SUPPLIED DATA: Begin

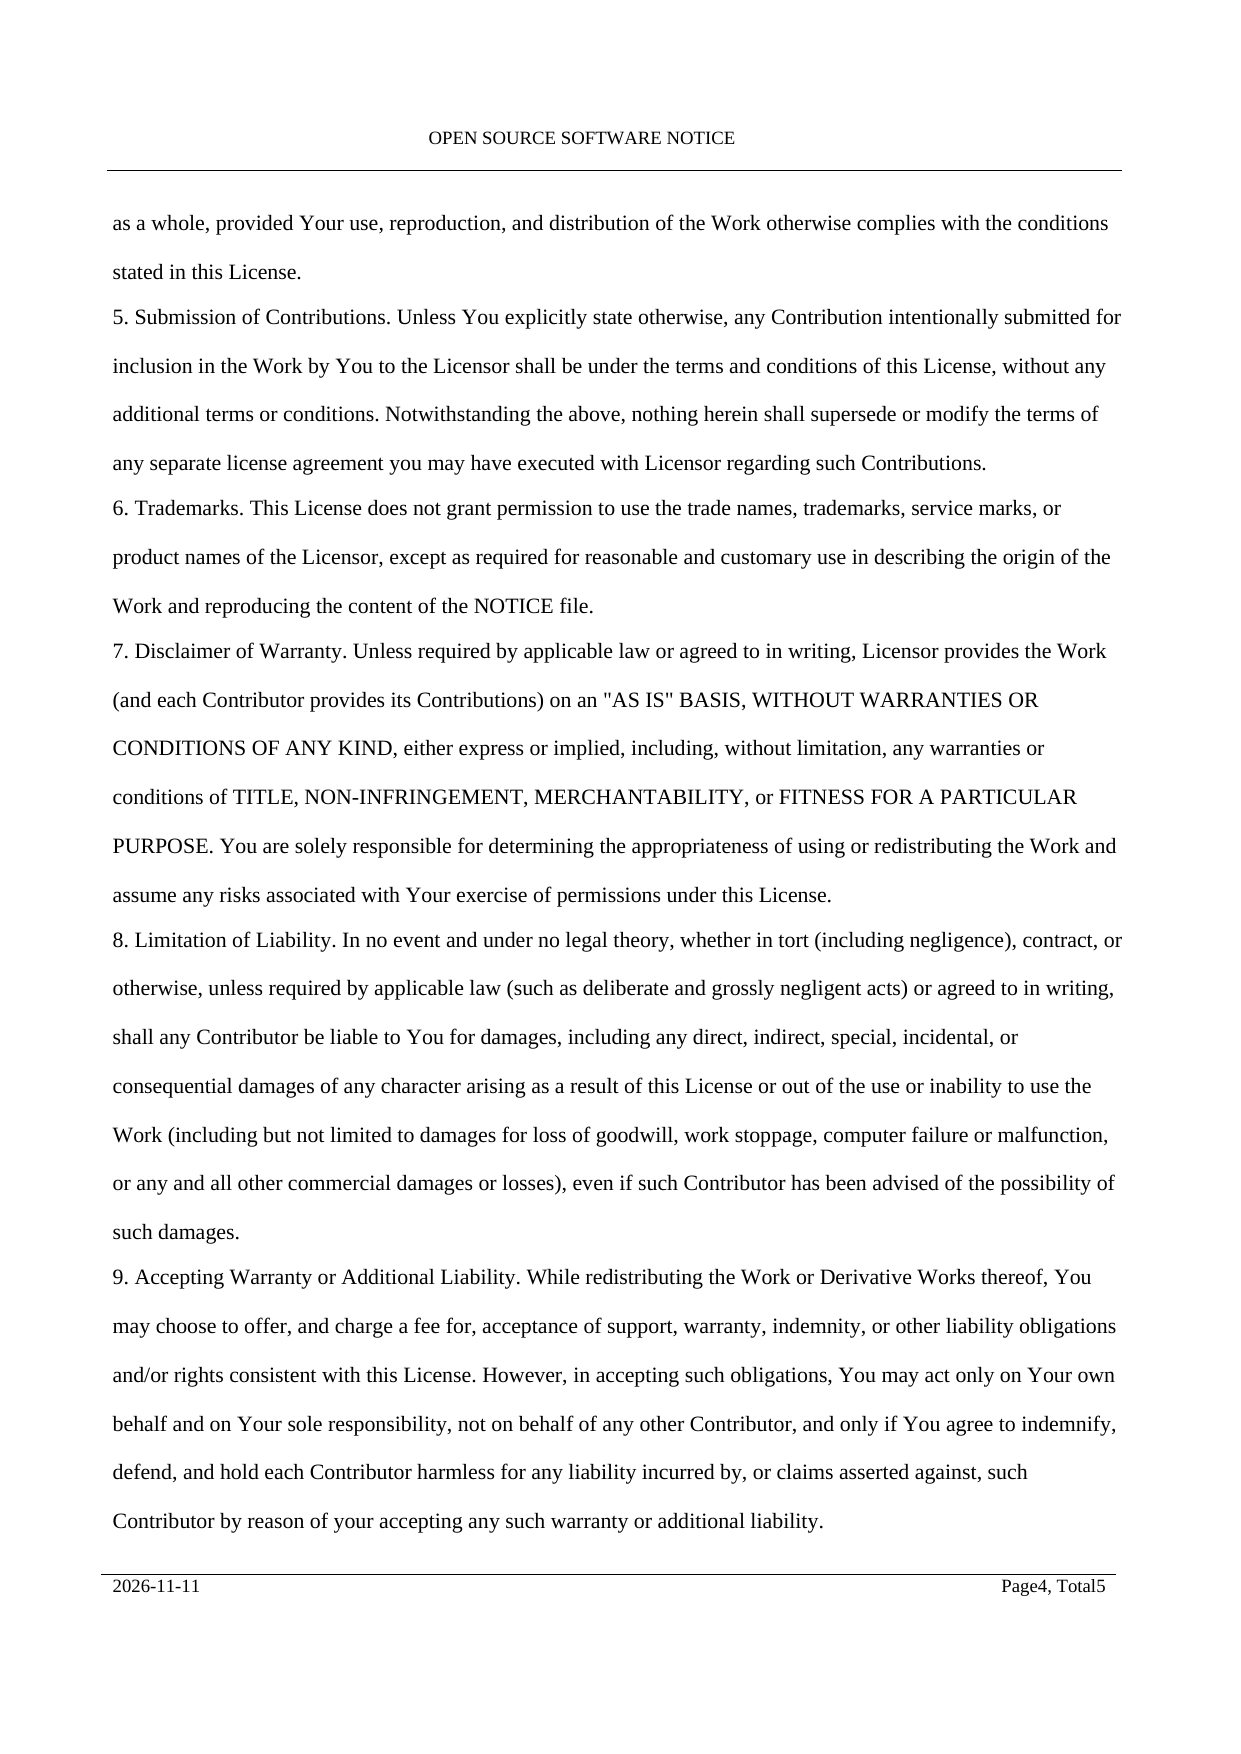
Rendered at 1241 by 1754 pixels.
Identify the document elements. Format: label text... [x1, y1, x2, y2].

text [112, 206, 1128, 288]
text 9. Accepting Warranty or Additional Liability. While redistributing the Work or Derivative Works thereof, You may choose to offer, and charge a fee for, acceptance of support, warranty, indemnity, or other liability obligations and/or rights consistent with this License. However, in accepting such obligations, You may act only on Your own behalf and on Your sole responsibility, not on behalf of any other Contributor, and only if You agree to indemnify, defend, and hold each Contributor harmless for any liability incurred by, or claims asserted against, such Contributor by reason of your accepting any such warranty or additional liability. [112, 1261, 1128, 1537]
text 7. Disclaimer of Warranty. Unless required by applicable law or agreed to in writing, Licensor provides the Work (and each Contributor provides its Contributions) on an "AS IS" BASIS, WITHOUT WARRANTIES OR CONDITIONS OF ANY KIND, either express or implied, including, without limitation, any warranties or conditions of TITLE, NON-INFRINGEMENT, MERCHANTABILITY, or FITNESS FOR A PARTICULAR PURPOSE. You are solely responsible for determining the appropriateness of using or redistributing the Work and assume any risks associated with Your exercise of permissions under this License. [112, 634, 1128, 910]
text 8. Limitation of Liability. In no event and under no legal theory, whether in tort (including negligence), contract, or otherwise, unless required by applicable law (such as deliberate and grossly negligent acts) or agreed to in writing, shall any Contributor be liable to You for damages, including any direct, indirect, special, incidental, or consequential damages of any character arising as a result of this License or out of the use or inability to use the Work (including but not limited to damages for loss of goodwill, work stoppage, computer failure or malfunction, or any and all other commercial damages or losses), even if such Contributor has been advised of the possibility of such damages. [112, 923, 1128, 1248]
text 6. Trademarks. This License does not grant permission to use the trade names, trademarks, service marks, or product names of the Licensor, except as required for reasonable and customary use in describing the origin of the Work and reproducing the content of the NOTICE file. [112, 492, 1128, 622]
text 5. Submission of Contributions. Unless You explicitly state otherwise, any Contribution intentionally submitted for inclusion in the Work by You to the Licensor shall be under the terms and conditions of this License, without any additional terms or conditions. Notwithstanding the above, nothing herein shall supersede or modify the terms of any separate license agreement you may have executed with Licensor regarding such Contributions. [112, 300, 1128, 479]
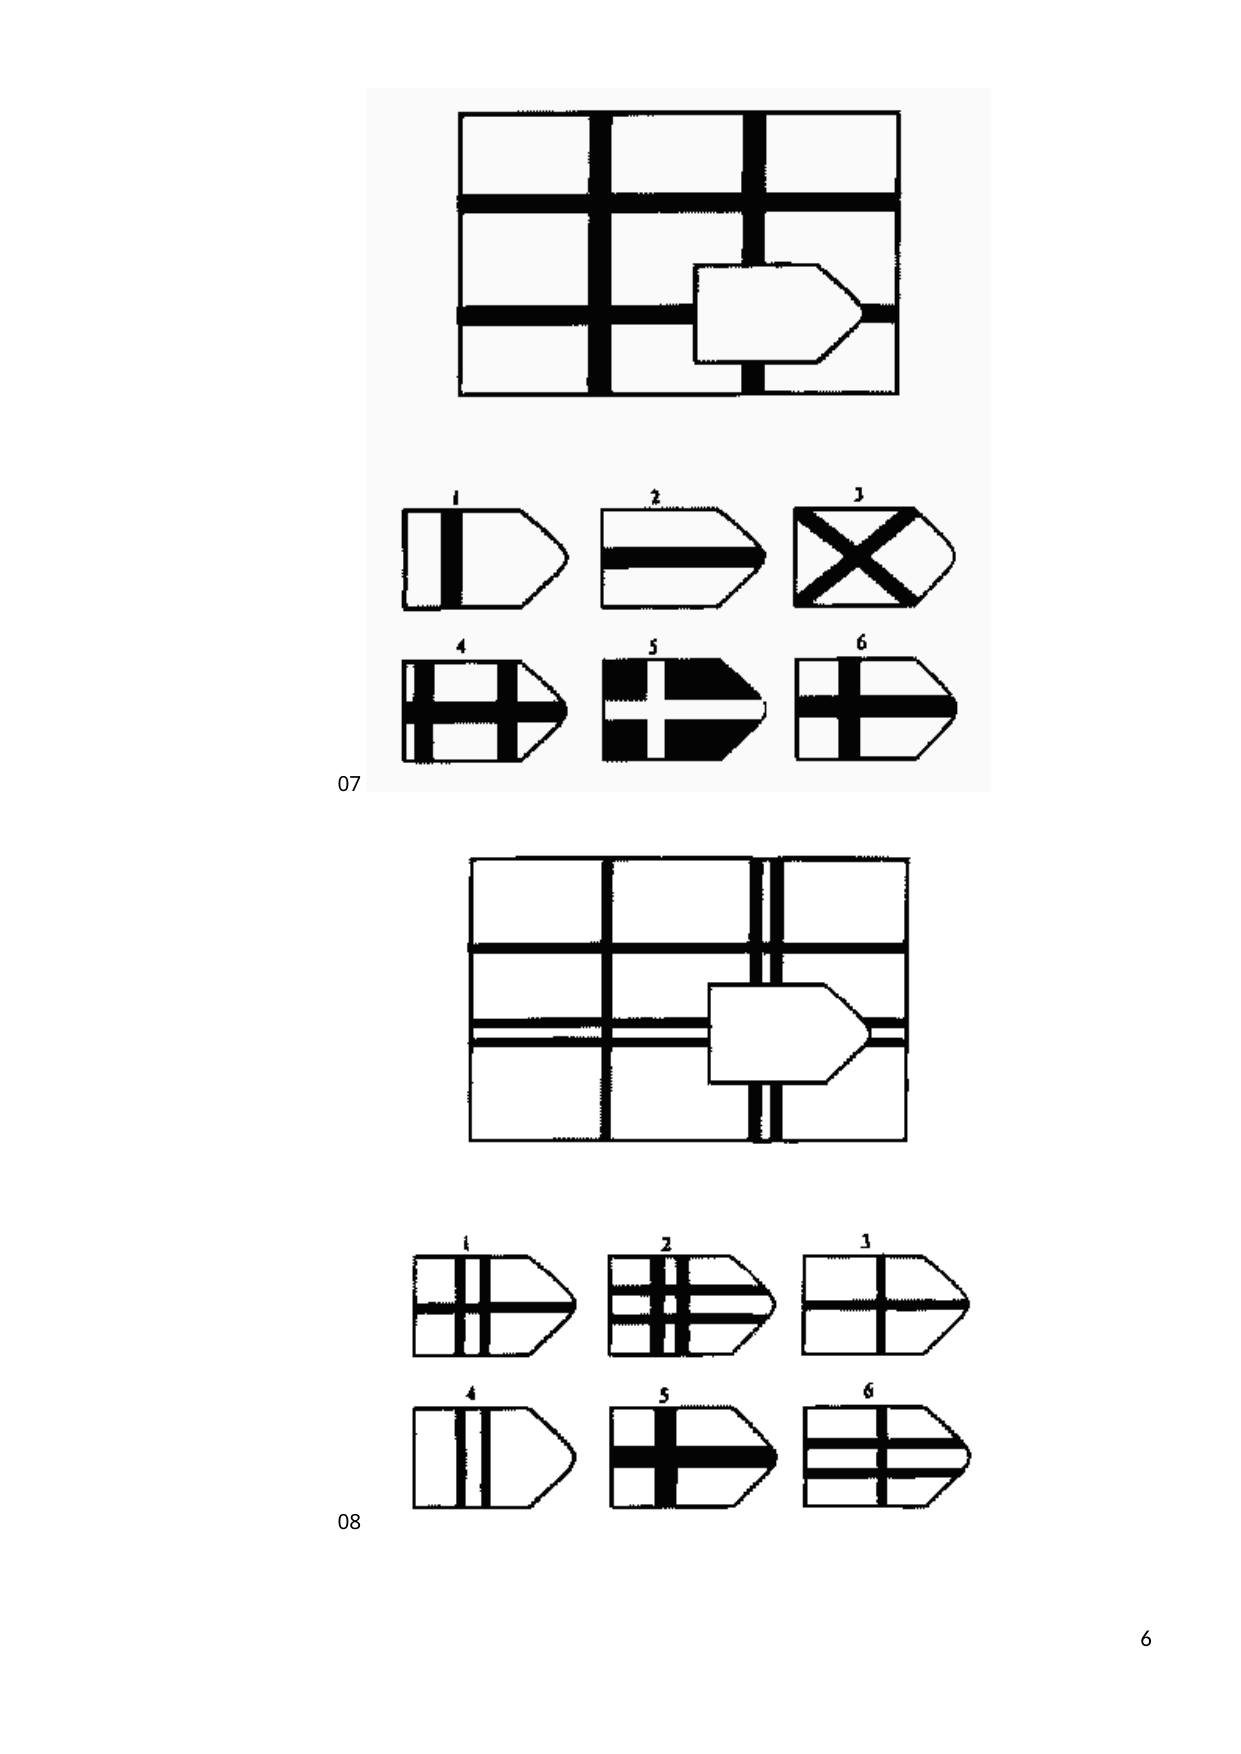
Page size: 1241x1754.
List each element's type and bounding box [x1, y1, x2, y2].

picture [366, 88, 992, 792]
text [177, 89, 1152, 1564]
picture [366, 826, 992, 1530]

SUPPLIED DATA: End

YOUR TASK = What you give back should be exactly the lines of the entries above from the one containing "Page size: 1241x1754." to the end, and nothing more.

EXPECTED OUTPUT =
Page size: 1241x1754.
List each element's type and bounding box [x1, y1, x2, y2].

picture [366, 88, 992, 792]
text [177, 89, 1152, 1564]
picture [366, 826, 992, 1530]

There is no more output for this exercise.